To repeat: I have nothing against non-traditional students in general. You’ve got an inquisitive mind? Great! Ask away!You’ve got a different perspective that you think might help shed light on the topic at hand? Great! Speak up! But if you just want to prattle on about something that doesn’t matter or ask an inane question, then I will kindly request you pipe the fuck down and let the expert do the talking, regardless of how old you are.
I guess this is one reason that I’m thankful I’m at a science&engineering school. Here, everybody participates in the tech classes and we just sleep through the hum classes if we bother to show up at all.
(Why yes, I am the guy who extracts quotes from movie reviews to use in the ads. Why do you ask?)
(okay, I’ll play it straight for a moment)
I’m one of those pain-in-the-ass older students who’s always answering questions and going off on tangents and who thinks there are times when he knows more than the teacher. Yes, I regret the tangents. I try to avoid them. No, I don’t regret the questions. I’m in school to learn something this time through. If the questions are needed to increase my understanding I make no apologies for them. As it is, I am usually one of the more-successful (gradewise) students, so if I don’t understand something then I can be fairly sure I’m not alone.
I also don’t regret answering questions, although I try not to be an answer hog. However, there is sometimes such a lag between when the teacher asks the questions and somebody else puts his hand up that I get sick of it and answer just to keep the class moving.
Age has the advantage of taking away some of my hearing. I don’t hear the comments. OTOH, in night classes at junior colleges MOST of the students are there for a better reason than filling in the time between frat parties. My fellow students are usually all on a similar level of interest and intensity. Were I the teacher, I’d be pleased to have any of them, young or old, as my students.
And ITR, the “hum classes” can be very useful when you get out in the Real World. Any chimp can code. It takes a brain AND social skills AND writing skills AND an ability to interpolate from insufficient data to be promoted above the other chimps. You build those in literature and psychology and history classes. Remember, the folks making the REAL money are the ones bossing the chimps. Easier work, too.
Ugh. I remember my Literary Theory class. There was one guy in particular, who was very intelligent and articulate and * extremely * well read. Actually, too well read. While I’m sure everyone in class was very impressed with his intellect, I don’t think it was necessary to hijack every single discussion into a dialogue with the prof about books ** NO ONE ELSE IN CLASS HAS READ! ** I don’t mean he was the only one doing the homework, I mean every week he’d bring up at least one book that wasn’t on the syllabus, and divert a good twenty to thirty minutes of class time to a discussion no one else could follow. Heck, while I’m at it, I also want to offer a hearty “fuck you” to the professor for letting this little show-off get away with it.
Yeah, I never liked those non-traditional older “students” either.

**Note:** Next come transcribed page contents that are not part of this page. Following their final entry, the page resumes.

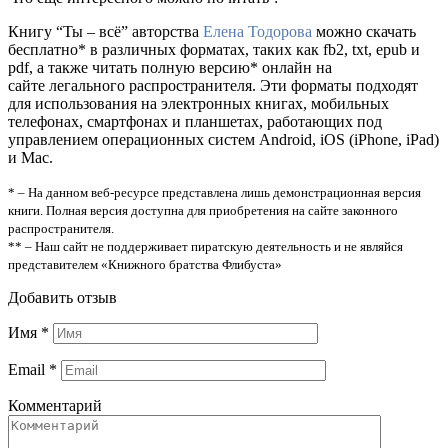
Книгу “Ты – всё” авторства
Елена Тодорова
можно скачать
бесплатно* в различных форматах, таких как fb2, txt, epub и
pdf, а также читать полную версию* онлайн на
сайте легального распространителя. Эти форматы подходят
для использования на электронных книгах, мобильных
телефонах, смартфонах и планшетах, работающих под
управлением операционных систем Android, iOS (iPhone, iPad)
и Mac.
* – На данном веб-ресурсе представлена лишь демонстрационная версия
книги. Полная версия доступна для приобретения на сайте законного
распространителя.
** – Наш сайт не поддерживает пиратскую деятельность и не являйся
представителем «Книжного братства Флибуста»
Добавить отзыв
Имя
*
Email
*
Комментарий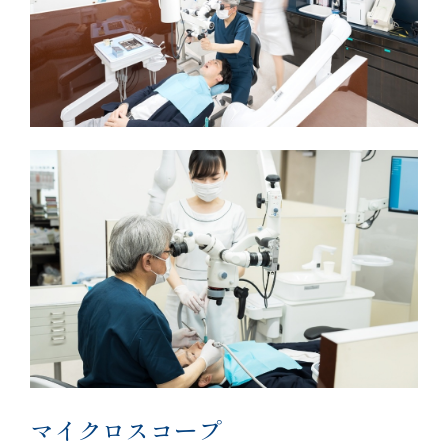
マイクロスコープ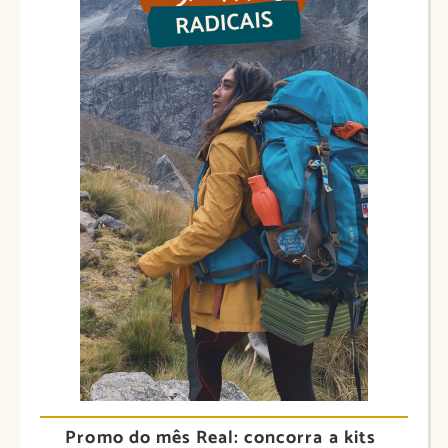
Promo do mês Real: concorra a kits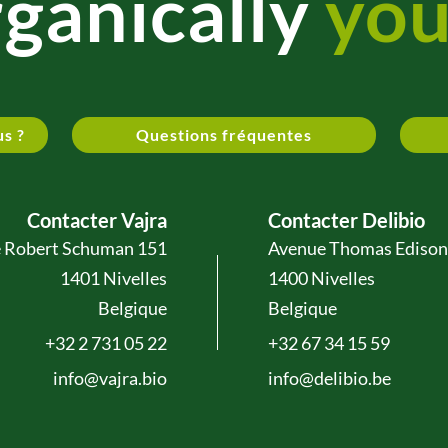
ganically
you
us ?
Questions fréquentes
Contacter Vajra
Contacter Delibio
 Robert Schuman 151
Avenue Thomas Edison
1401 Nivelles
1400 Nivelles
Belgique
Belgique
+32 2 731 05 22
+32 67 34 15 59
info@vajra.bio
info@delibio.be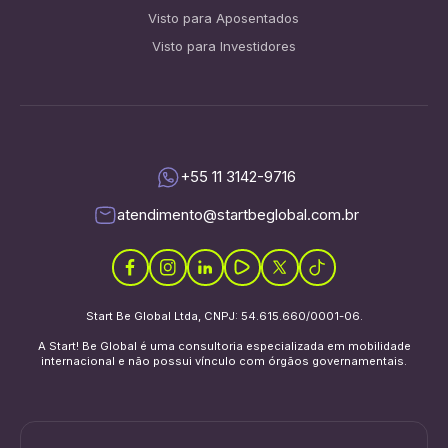
Visto para Aposentados
Visto para Investidores
+55 11 3142-9716
atendimento@startbeglobal.com.br
Start Be Global Ltda, CNPJ: 54.615.660/0001-06.
A Start! Be Global é uma consultoria especializada em mobilidade
internacional e não possui vínculo com órgãos governamentais.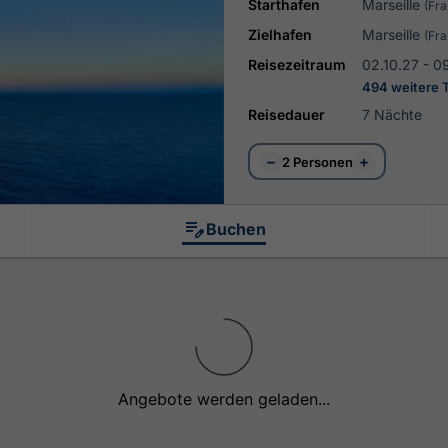
Starthafen
Marseille
(Fra
Zielhafen
Marseille
(Fra
Reisezeitraum
02.10.27 - 0
494 weitere 
Reisedauer
7 Nächte
−
+
2 Personen
Buchen
Angebote werden geladen...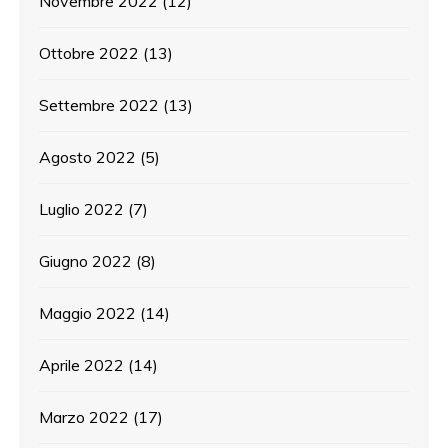
Novembre 2022
(12)
Ottobre 2022
(13)
Settembre 2022
(13)
Agosto 2022
(5)
Luglio 2022
(7)
Giugno 2022
(8)
Maggio 2022
(14)
Aprile 2022
(14)
Marzo 2022
(17)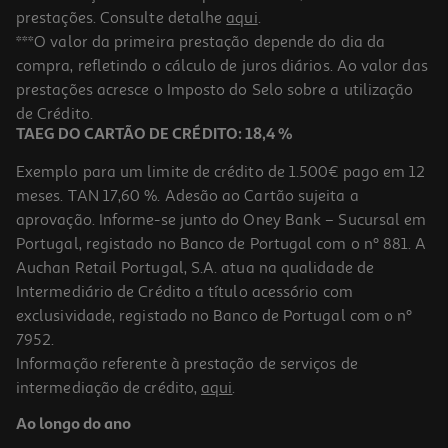
prestações. Consulte detalhe
aqui
.
***O valor da primeira prestação depende do dia da
compra, refletindo o cálculo de juros diários. Ao valor das
prestações acresce o Imposto do Selo sobre a utilização
de Crédito.
TAEG DO CARTÃO DE CRÉDITO: 18,4 %
Exemplo para um limite de crédito de 1.500€ pago em 12
meses. TAN 17,60 %. Adesão ao Cartão sujeita a
aprovação. Informe-se junto do Oney Bank – Sucursal em
Portugal, registado no Banco de Portugal com o nº 881. A
Auchan Retail Portugal, S.A. atua na qualidade de
Intermediário de Crédito a título acessório com
exclusividade, registado no Banco de Portugal com o nº
7952.
Informação referente à prestação de serviços de
intermediação de crédito,
aqui
.
Ao longo do ano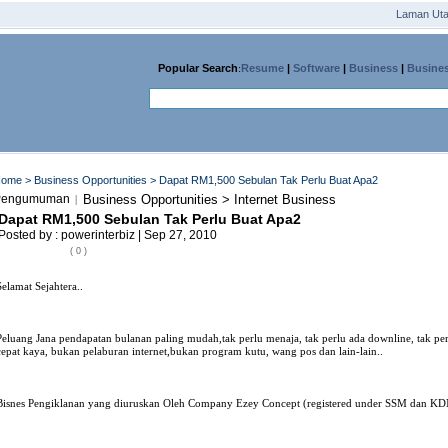
Laman Ut
Popular Search
:
Resume
|
Software
|
Business
|
Busine
Home
>
Business Opportunities
> Dapat RM1,500 Sebulan Tak Perlu Buat Apa2
Pengumuman
Business Opportunities > Internet Business
|
Dapat RM1,500 Sebulan Tak Perlu Buat Apa2
Posted by : powerinterbiz | Sep 27, 2010
( 0 )
Selamat Sejahtera..
Peluang Jana pendapatan bulanan paling mudah,tak perlu menaja, tak perlu ada downline, tak per
cepat kaya, bukan pelaburan internet,bukan program kutu, wang pos dan lain-lain..
Bisnes Pengiklanan yang diuruskan Oleh Company Ezey Concept (registered under SSM dan KD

I went to a snooty private all-girls’ college, and I sure as shootin’ suffered through several semesters with a small (but very vocal) group of annoying older Wealthy Women With Nothing To Do But Go Back and Take Selected Chi-Chi College Courses type-broads who blathered on about whatever might or might not might have been remotely related to the class subject at hand, dominating the lectures so that they could show us all how fabulous they were. Those bleachy-blonde Tennis Trophy Wives who just had to take that course on the History of Urban Architecture or Brodcasting 275-Seminar Level for the sole purpose of having something to talk about at their next cocktail party made me tired.
Insult to injury, they consistently threw the damn curve! Naturally they had time to do all kinds of extra credit stuff and delve really deeply into the single course they took each semester. Naturally they got top marks! Crap, that one course per semester was most likely the only academic responsibility they had.